参考リンク: 日本年金機構 「標準報酬月額の対象となる報酬に、通勤手当は含まれるのですか。










  6.通勤手当の仕訳処理  

 通勤費(通勤手当)は、所得税法上の非課税所得として取り扱われる(つまり、従業員の福利厚生目的の給与所得であるため、非課税となっている)ため、その特徴を考慮すれば、「福利厚生費」の科目を使うのが一般的・原則であるといえます。また、課税対象の給与所得と区別するためにも、福利厚生費で処理した方が良いでしょう。


  ( 借 方 )   ( 貸 方 )
給 料 (4月給料) 300,000 普通預金 or 現金 265,800
福利厚生費 4,100  預り金 3,000
  預り金 5,000
  預り金 30,300

 1人分の給料の計算方法を確認してみましょう。
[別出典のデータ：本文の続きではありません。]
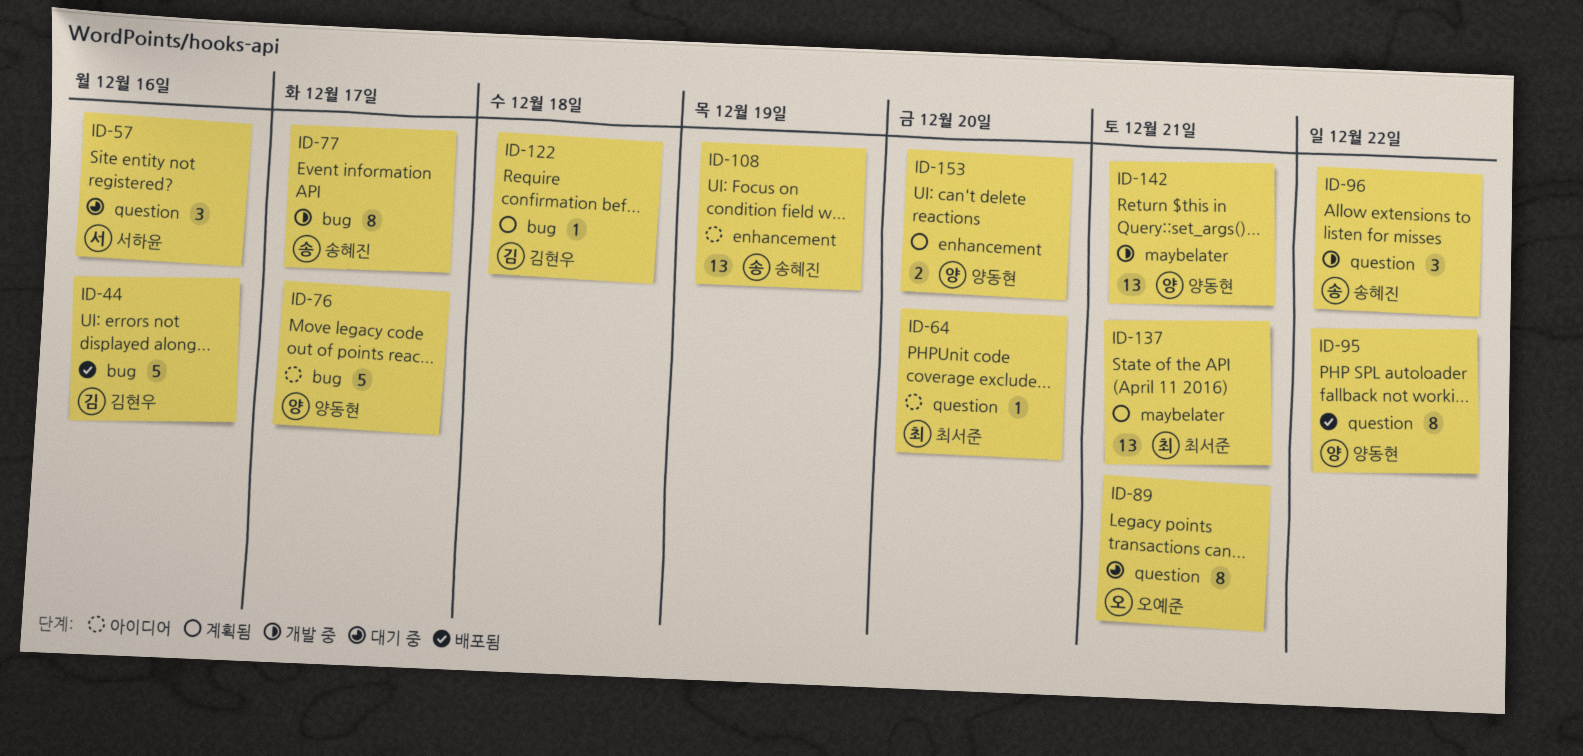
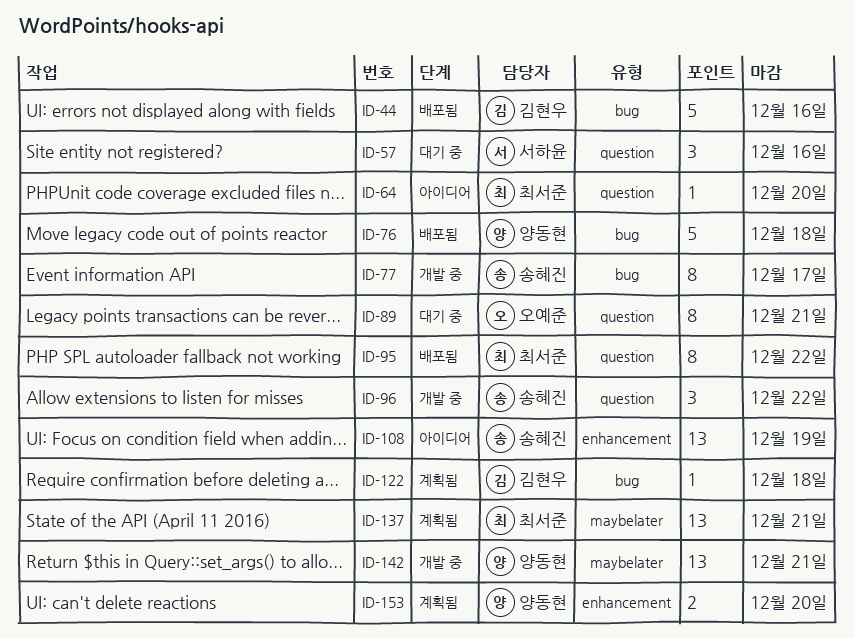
ID-76, status: 아이디어 -> 배포됨
ID-76, due: Dec 17 -> Dec 18
ID-95, owner: 양동현 -> 최서준

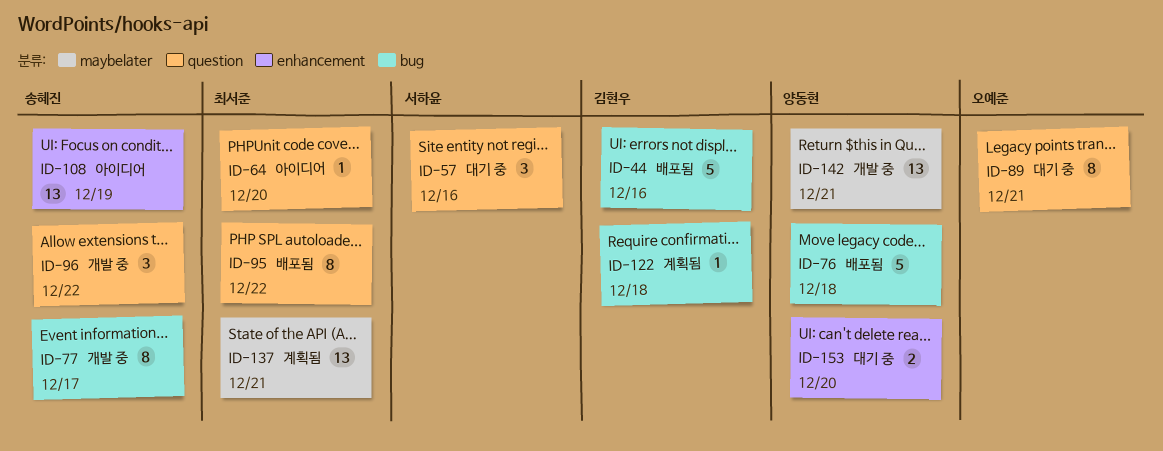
ID-153, status: 계획됨 -> 대기 중

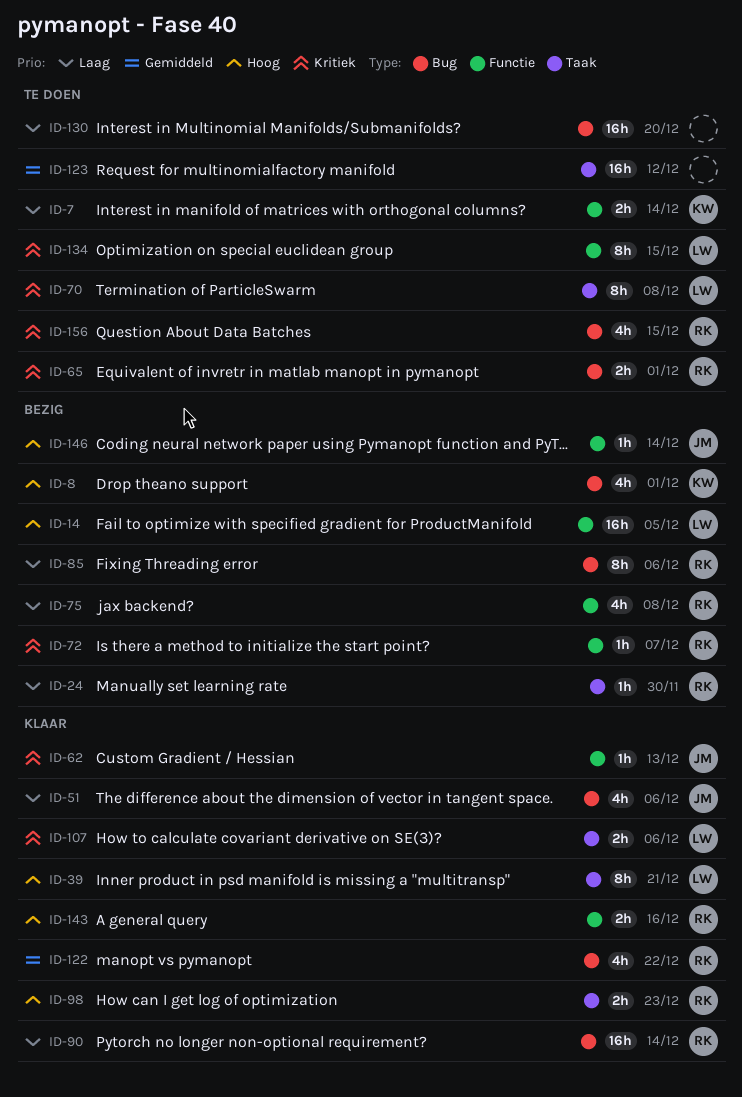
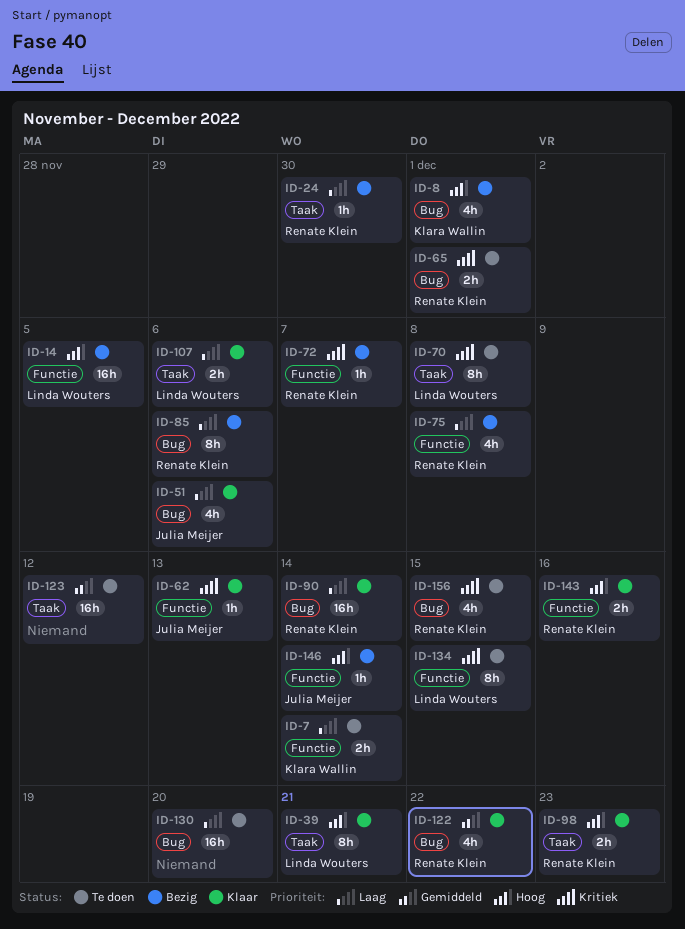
ID-107, priority: Kritiek -> Laag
まず、 ①天引き前の額面の給料 300,000円 から社会保険料(304,100円に対する社会保険料)を差し引き、 ②次に差し引いた金額に対する源泉所得税を計算し控除、 ③同時に市県民税を差し引き、 ④最後に通勤手当 4,100円 を加えれば、 残額が手取り給料 265,800円 となります(なお、上記仕訳では 「未払給与分の仕訳」 の記載を省略しています。あらかじめご了承ください)。


  7.通勤手当を旅費交通費で処理するのは不適切です  

 なお、一部の会社では「旅費交通費」の科目で処理しているところもあるようでが、旅費交通費は「役員や従業員が業務を行うため、勤務先以外の場所へ移動するのに要した費用」のことをいいます。つまり、「出張などで要した交通費」を処理する科目であるため、適切な処理ではありません。社内の経理上、どうしても他の福利厚生費と混同させたくないのであれば、新たに「通勤費(通勤手当)」勘定を設けて社内処理すると良いでしょう。ただし、決算書作成の段階では、他の福利厚生費と合算して表示するのが妥当です。